7. Letting celebrities go unnoticed. Vineyarders pride themselves on leaving celebrities -- literary or otherwise -- alone. Carly can go shopping without being bugged. Ted Kennedy and his retinue came in once as we were just being seated at the Beach Plum and went through the whole dinner unfawned, except for an exiting diner (not us) who quickly said, "Thanks for all your work," as she walked by. (The only time that I saw people lose their cool was when Bill Clinton was playing golf on a hole fronting the highway at Farm Neck. Several cars stopped, and people started taking pictures.)
8. Shopping Saturday morning at the Farmers' Market in West Tisbury. The farmers look like tie-dyed 60s hippies with their goods displayed on tables, pickup truck beds and Volvo trunks. Cool. The produce is good, it's organic -- and my car smells like fresh basil for a week.
9. Browsing the art galleries. Mainly along Water Street in Edgartown and Main Street in Vineyard Haven plus the Red Barn in West Tisbury.
10. Picking up hitchhikers. The Vineyard is the only place I know where people still "thumb" - something I did during my teen years in West Virginia - and most of the people I pick up are kids, late for their jobs as wait staff at restaurants in another town.
11. Watching sunsets from West Chop. Great view out over the Elizabeth Islands.
12. Lingering over breakfast at the Artcliff. Always bustling, friendly, small. The most-diverse breakfast menu and a good place to become introduced to linguica.

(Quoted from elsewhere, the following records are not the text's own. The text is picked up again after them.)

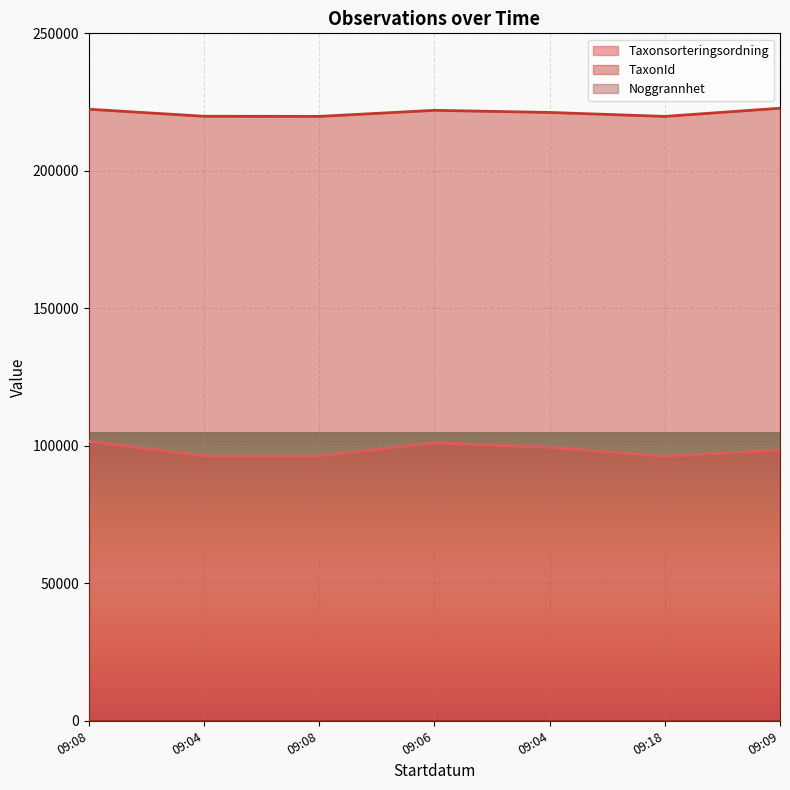

True or false: TaxonId and Taxonsorteringsordning intersect in this chart.

False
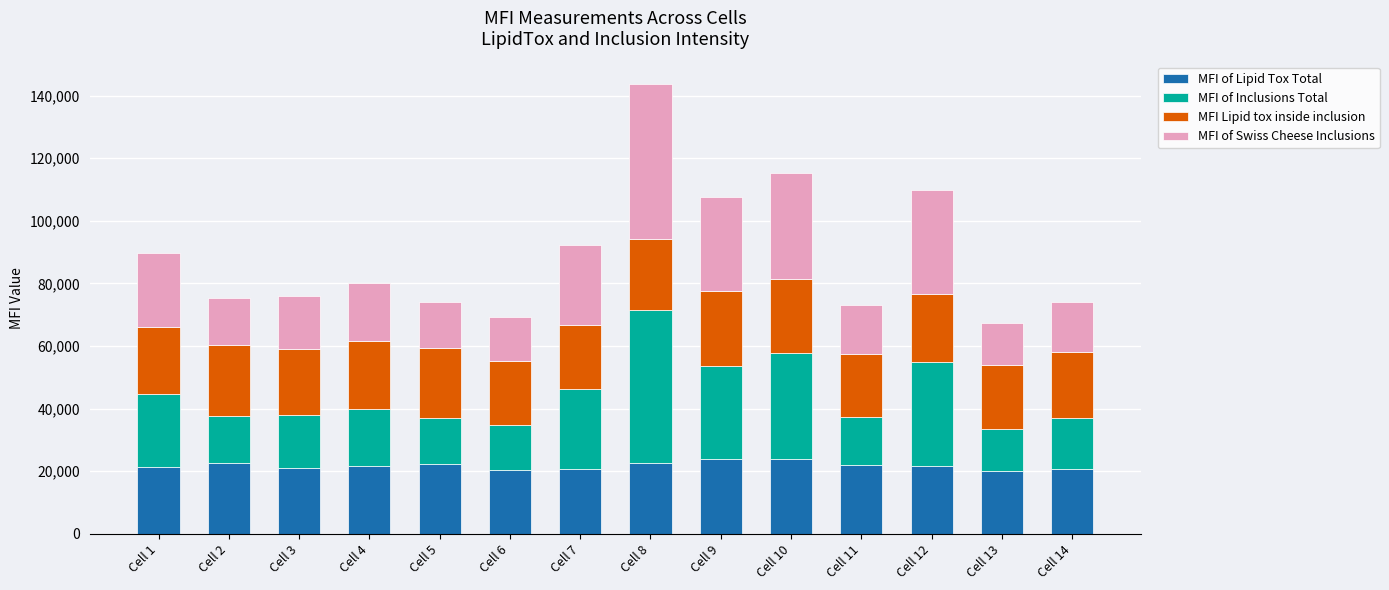

What is the average value of the MFI of Lipid Tox Total series?

21744.8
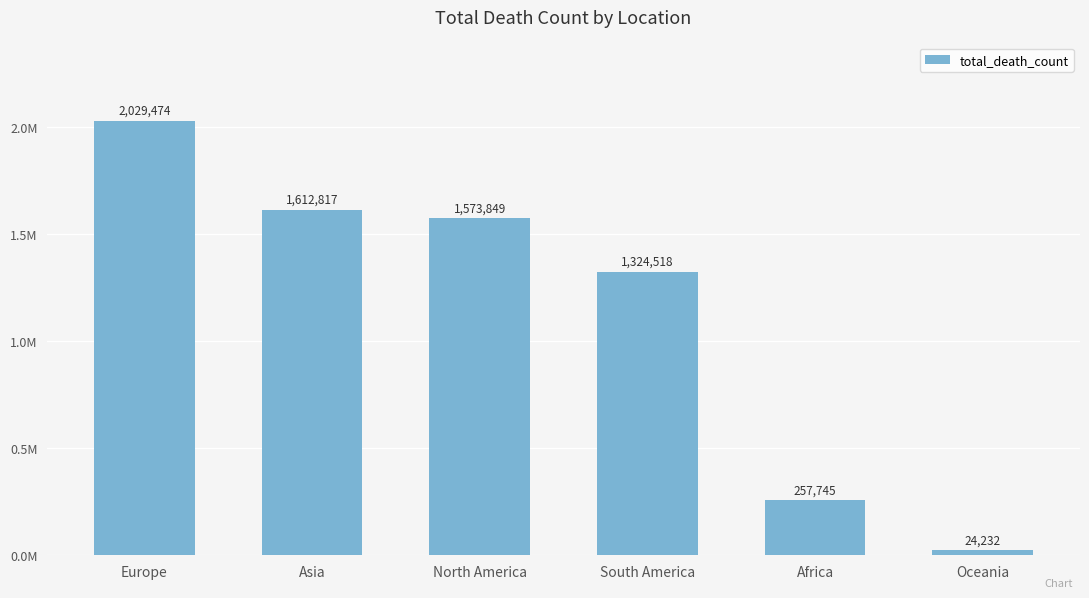

The chart shows a value of 393983 at South America. True or false?

False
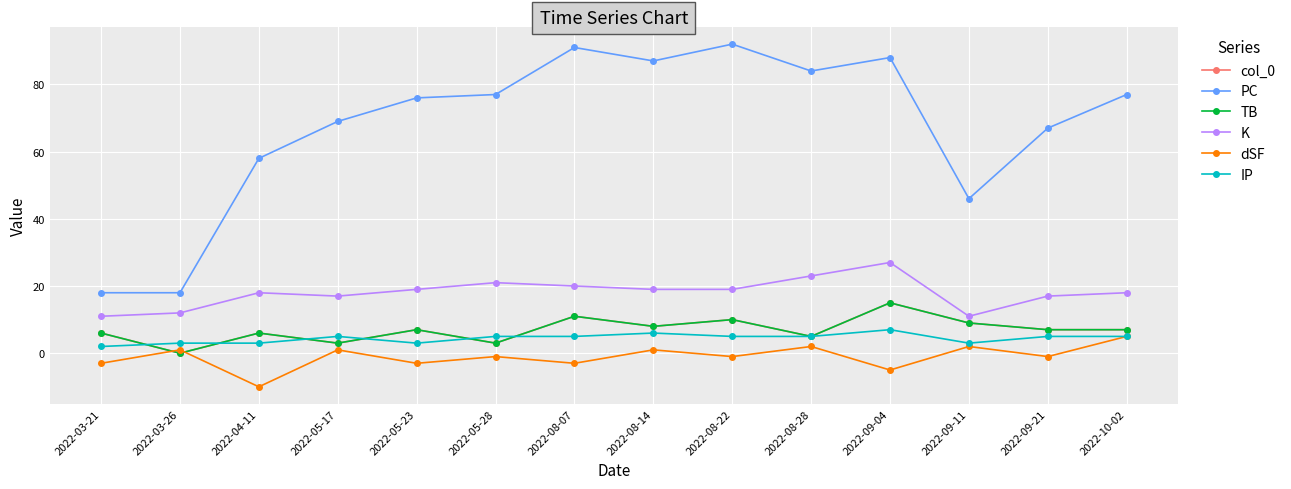

True or false: IP has a value of 2 at 2022-08-28.

False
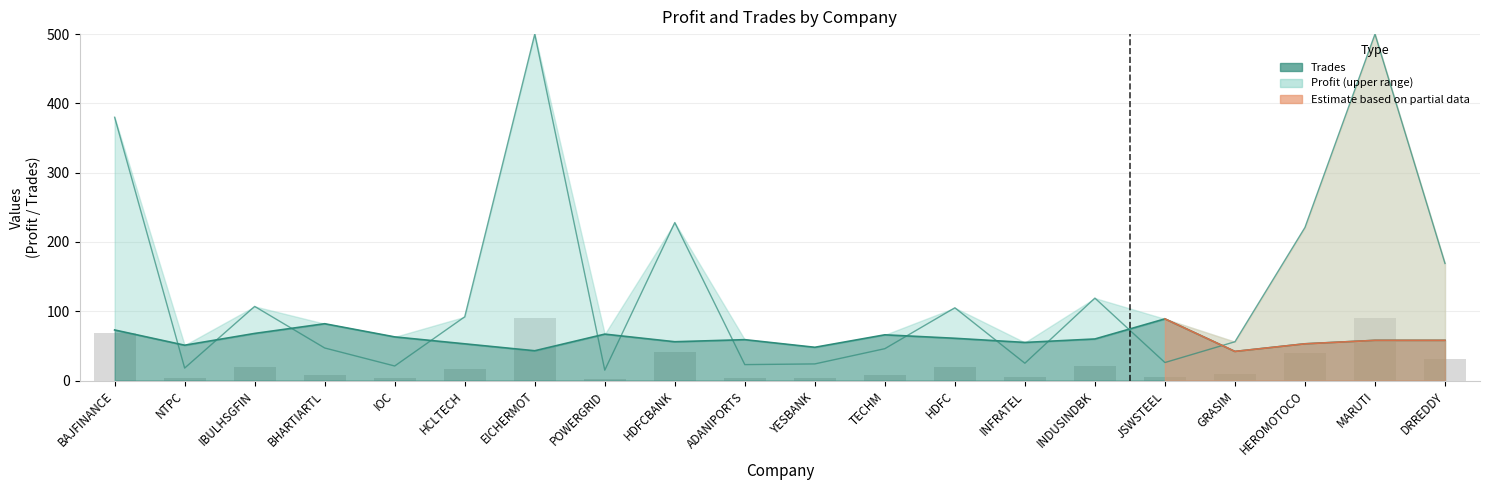

What is the difference between the maximum and minimum values?

47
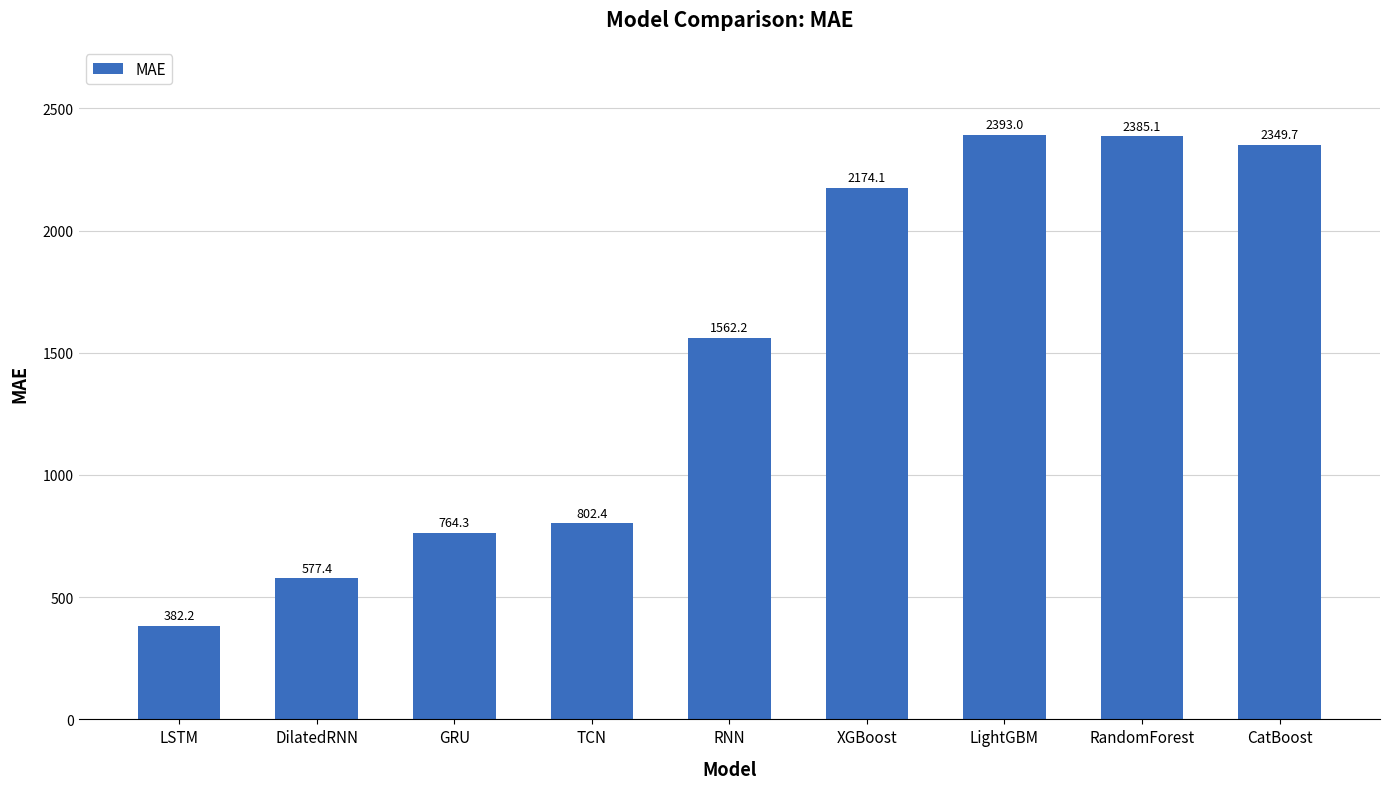

At which category does the chart reach its peak across all series?

LightGBM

13. The beaches. The great thing about the Vineyard is that it has inlet beaches with baby waves and ocean beaches with granddaddy waves. And, if you're so inclined, there are even nude beaches out around Gay Head. I prefer walking along them in winter to sunbathing, but then I don't have a John Boehner tan.
14. Perusing the Vineyard Gazette. It's a throwback to old-style community newspapers and a bit like an island house - great ambience but needs a paint job.
15. Driving along Middle Road. The essence of the rural nature of the island.
16. The Vineyard airport. It's the cutest small airport, and you can have a good, cheap (for the island) breakfast there -- whether or not you're flying.
17. Ice cream at Mad Martha's. An island institution. Bet you can't eat a cone without it dripping all over you.
18. Walking through Cottage City. Cottage City is a group of Victorian-era, brightly painted small houses at the edge of Oak Bluffs that were part of the summer camp meetings that once flourished here. Great photo stuff.
19. Friday-night lobster rolls. Buy them at the Episcopal Church in VH. Full of great juicy lobster meat.
20. Exploring Chappaquidick. Forget your car - there's a long line in summer to get on the small ferry - and explore the small island off Edgartown by foot or bike instead.
21. Buying fresh fish at Menemsha. This little port is picturesque, but, better yet, you can buy seafood from the island fleet's previous night's catch -- or specially cooked for you.
22. Lying in bed late at night and listening to the fog horns warning ships when the weather gets thick.
23. Returning each year to favorite stores and seeing the new stock. What's up at Midnight Farm and Rainy Day?
24. Island light. It's difficult to describe, but everything seems to glow with a pastel tinge.
25. The just-say-no attitude. Islanders don't do anything they don't want to, no matter how much political pressure there is. No traffic lights, no over-development, no bridge to the mainland. They may need our cash, but we come on their terms.